BEGIN EXCERPTED PASSAGE

Use the CREATE EXTERNAL TABLE DDL statement:

  1. In the Google Cloud console, go to the BigQuery page.

    Go to BigQuery

  2. In the query editor, enter the following statement:

    CREATE EXTERNAL TABLE `PROJECT_ID.DATASET.EXTERNAL_TABLE_NAME`
    WITH PARTITION COLUMNS
    (
      PARTITION_COLUMN PARTITION_COLUMN_TYPE,
    )
    WITH CONNECTION `PROJECT_ID.REGION.CONNECTION_ID`
    OPTIONS (
      hive_partition_uri_prefix = "HIVE_PARTITION_URI_PREFIX",
      uris=['FILE_PATH'],
      max_staleness = STALENESS_INTERVAL,
      metadata_cache_mode = 'CACHE_MODE',
      format ="TABLE_FORMAT"
    );

    Replace the following:

    • PROJECT_ID: the name of your project in which you want to create the table—for example, myproject
    • DATASET: the name of the BigQuery dataset that you want to create the table in—for example, mydataset
    • EXTERNAL_TABLE_NAME: the name of the table that you want to create—for example, mytable
    • PARTITION_COLUMN: the name of the partitioning column
    • PARTITION_COLUMN_TYPE: the type of the partitioning column
    • REGION: the region that contains the connection—for example, us
    • CONNECTION_ID: the connection ID—for example, myconnection

      When you view the connection details in the Google Cloud console, the connection ID is the value in the last section of the fully qualified connection ID that is shown in Connection ID—for example projects/myproject/locations/connection_location/connections/myconnection.

    • HIVE_PARTITION_URI_PREFIX: hive partitioning uri prefix–for example, gs://mybucket/
    • FILE_PATH: path to the data source for the external table that you want to create—for example, gs://mybucket/*.parquet
    • STALENESS_INTERVAL: specifies whether cached metadata is used by operations against the BigLake table, and how fresh the cached metadata must be in order for the operation to use it. For more information about metadata caching considerations, see Metadata caching for performance.

      To disable metadata caching, specify 0. This is the default.

      To enable metadata caching, specify an interval literal value between 30 minutes and 7 days. For example, specify INTERVAL 4 HOUR for a 4 hour staleness interval. With this value, operations against the table use cached metadata if it has been refreshed within the past 4 hours. If the cached metadata is older than that, the operation retrieves metadata from Cloud Storage instead.

    • CACHE_MODE: specifies whether the metadata cache is refreshed automatically or manually. For more information about metadata caching considerations, see Metadata caching for performance.

END EXCERPTED PASSAGE

● DIRECTIVES:
1. In the BigQuery external table passage, what value disables metadata caching for STALENESS_INTERVAL?
2. Write the next part of the BigQuery external table passage, picking up after the last sentence shown.

BEGIN PROVIDED DATA

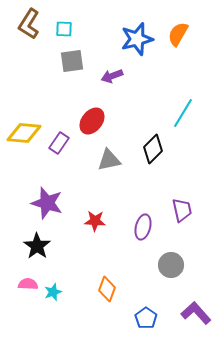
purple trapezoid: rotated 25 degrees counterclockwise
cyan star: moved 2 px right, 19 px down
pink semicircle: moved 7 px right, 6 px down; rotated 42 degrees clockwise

END PROVIDED DATA

● ANSWERS BY TASK:
1. Specify 0, which is the default.

2.
      Set to AUTOMATIC for the metadata cache to be refreshed at a system-defined interval, usually somewhere between 30 and 60 minutes.

      Set to MANUAL if you want to refresh the metadata cache on a schedule you determine. In this case, you can call the BQ.REFRESH_EXTERNAL_METADATA_CACHE system procedure to refresh the cache.

      You must set CACHE_MODE if STALENESS_INTERVAL is set to a value greater than 0.

    • TABLE_FORMAT: the format of the table that you want to create—for example, PARQUET
  3. Click Run.

For more information about how to run queries, see Run an interactive query.

Examples

The following example creates a BigLake table over partitioned data where:

  • The schema is autodetected.
  • The metadata cache staleness interval for the table is 1 day.
  • The metadata cache refreshes automatically.
CREATE EXTERNAL TABLE `my_dataset.my_table`
WITH PARTITION COLUMNS
(
  sku STRING,
)
WITH CONNECTION `us.my-connection`
OPTIONS(
  hive_partition_uri_prefix = "gs://mybucket/products",
  uris = ['gs://mybucket/products/*'],
  max_staleness = INTERVAL 1 DAY,
  metadata_cache_mode = 'AUTOMATIC'
);

The following example creates a BigLake table over partitioned data where:

  • The schema is specified.
  • The metadata cache staleness interval for the table is 8 hours.
  • The metadata cache must be manually refreshed.
CREATE EXTERNAL TABLE `my_dataset.my_table`
(
  ProductId INTEGER,
  ProductName STRING,
  ProductType STRING
)
WITH PARTITION COLUMNS
(
  sku STRING,
)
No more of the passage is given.